Figure 3Literature-based analysis of limited gene expression patterns using Genomatix Pathway System (GePS) software.
A. 103 shared genes were regulated in the same direction in the nephritic vs. prenephritic kidneys in NZW/BXSB and NZB/W mouse models. The picture shows the 72 that were co-cited in the same sentence of PubMed abstracts. B. 240 genes were regulated in the same direction in the nephritic vs. prenephritic kidneys in NZB/W and NZM2410 mouse models. The picture shows the 124 genes that were co-cited in PubMed abstracts in the same sentence.

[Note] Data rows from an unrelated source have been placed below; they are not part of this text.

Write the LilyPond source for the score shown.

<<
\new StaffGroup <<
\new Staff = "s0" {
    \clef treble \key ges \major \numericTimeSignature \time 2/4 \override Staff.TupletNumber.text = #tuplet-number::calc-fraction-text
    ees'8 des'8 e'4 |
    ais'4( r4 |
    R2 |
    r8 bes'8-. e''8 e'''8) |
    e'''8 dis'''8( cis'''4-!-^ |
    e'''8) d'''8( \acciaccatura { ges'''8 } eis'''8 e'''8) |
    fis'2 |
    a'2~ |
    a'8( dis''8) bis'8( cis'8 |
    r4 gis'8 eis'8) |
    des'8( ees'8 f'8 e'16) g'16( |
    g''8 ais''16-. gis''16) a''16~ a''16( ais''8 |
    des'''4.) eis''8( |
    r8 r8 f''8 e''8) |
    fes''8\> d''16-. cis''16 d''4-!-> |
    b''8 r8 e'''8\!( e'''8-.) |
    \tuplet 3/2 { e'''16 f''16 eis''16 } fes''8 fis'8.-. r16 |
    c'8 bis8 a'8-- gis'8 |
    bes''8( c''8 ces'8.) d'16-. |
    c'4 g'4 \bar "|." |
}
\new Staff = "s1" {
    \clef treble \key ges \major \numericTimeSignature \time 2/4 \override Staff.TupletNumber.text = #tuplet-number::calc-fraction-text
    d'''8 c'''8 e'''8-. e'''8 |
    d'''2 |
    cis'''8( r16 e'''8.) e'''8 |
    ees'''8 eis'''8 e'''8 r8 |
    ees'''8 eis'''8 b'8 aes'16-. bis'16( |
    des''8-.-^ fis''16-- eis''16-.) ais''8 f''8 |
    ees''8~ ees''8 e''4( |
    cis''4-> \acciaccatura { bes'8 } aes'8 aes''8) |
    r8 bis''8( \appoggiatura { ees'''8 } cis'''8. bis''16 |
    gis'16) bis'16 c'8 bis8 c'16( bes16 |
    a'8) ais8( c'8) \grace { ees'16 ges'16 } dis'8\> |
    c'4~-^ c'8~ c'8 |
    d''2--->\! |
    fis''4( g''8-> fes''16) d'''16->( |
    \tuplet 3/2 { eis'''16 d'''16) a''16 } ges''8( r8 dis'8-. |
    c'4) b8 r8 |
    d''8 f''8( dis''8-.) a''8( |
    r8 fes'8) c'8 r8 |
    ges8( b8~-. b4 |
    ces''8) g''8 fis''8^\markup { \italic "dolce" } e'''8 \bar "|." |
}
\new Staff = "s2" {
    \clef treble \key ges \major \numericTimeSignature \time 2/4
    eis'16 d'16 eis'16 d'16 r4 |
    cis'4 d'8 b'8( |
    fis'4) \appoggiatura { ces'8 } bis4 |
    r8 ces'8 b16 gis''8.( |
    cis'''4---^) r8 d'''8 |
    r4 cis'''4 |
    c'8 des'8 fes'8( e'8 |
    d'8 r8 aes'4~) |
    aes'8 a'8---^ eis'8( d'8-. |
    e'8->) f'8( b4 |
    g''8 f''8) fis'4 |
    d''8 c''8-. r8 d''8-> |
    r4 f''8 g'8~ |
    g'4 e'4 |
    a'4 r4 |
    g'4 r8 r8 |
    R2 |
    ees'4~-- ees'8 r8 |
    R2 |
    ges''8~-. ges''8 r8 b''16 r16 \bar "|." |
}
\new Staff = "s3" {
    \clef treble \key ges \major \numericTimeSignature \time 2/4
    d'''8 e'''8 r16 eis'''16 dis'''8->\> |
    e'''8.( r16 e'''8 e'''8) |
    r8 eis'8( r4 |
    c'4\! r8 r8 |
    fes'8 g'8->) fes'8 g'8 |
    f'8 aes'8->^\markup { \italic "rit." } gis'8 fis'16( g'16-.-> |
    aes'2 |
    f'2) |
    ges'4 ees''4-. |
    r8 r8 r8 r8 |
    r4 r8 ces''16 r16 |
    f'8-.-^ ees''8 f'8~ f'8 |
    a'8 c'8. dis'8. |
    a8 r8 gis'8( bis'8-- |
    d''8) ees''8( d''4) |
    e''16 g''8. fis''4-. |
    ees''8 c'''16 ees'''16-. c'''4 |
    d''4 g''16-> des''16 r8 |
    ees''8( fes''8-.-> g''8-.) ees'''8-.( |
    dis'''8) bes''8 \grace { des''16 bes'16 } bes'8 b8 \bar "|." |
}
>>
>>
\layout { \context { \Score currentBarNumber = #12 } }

Orange represents the genes that are upregulated and green represents the genes that are downregulated in nephritic compared to prenephritic mice.
Figure 4A. One way cluster analysis of genes with significantly altered expression in the PCR validation set (See Table S3). Gene expression was scaled to the mean of pre-nephritic controls for each strain. Significantly up or downregulated (>2 fold) genes by SAM with q value <0.05 are shown (corresponding to 137 genes). B. Summary of the unique and shared pathogenic pathways identified in the kidneys of the three mouse strains.
Figure 5A–L. Flow cytometry analysis of proliferating cells. After gating for singlets (A), whole kidney cells from prenephritic (Pre - B, F) and nephritic (Neph - C, G, I, J) NZW/BXSB and nephritic NZB/W (D, H, K, L) mice were analyzed for BrDU incorporation. A BrDU+/F4/80− population is seen only in nephritic NZW/BXSB mice (F–H). Proliferating CD11b+/F4/80+ macrophages are observed only in nephritic NZB/W mice (I–L). A non-BrDU treated control is shown in E. M–P. Immunohistochemistry of kidneys from nephritic NZW/BXSB (M, N), 8 week NZW/BXSB (O), and nephritic NZB/W (P) mice stained with antibodies to Ki67 (M) and PCNA (N–P). 40× magnification. Data are representative of 3 mice per stain.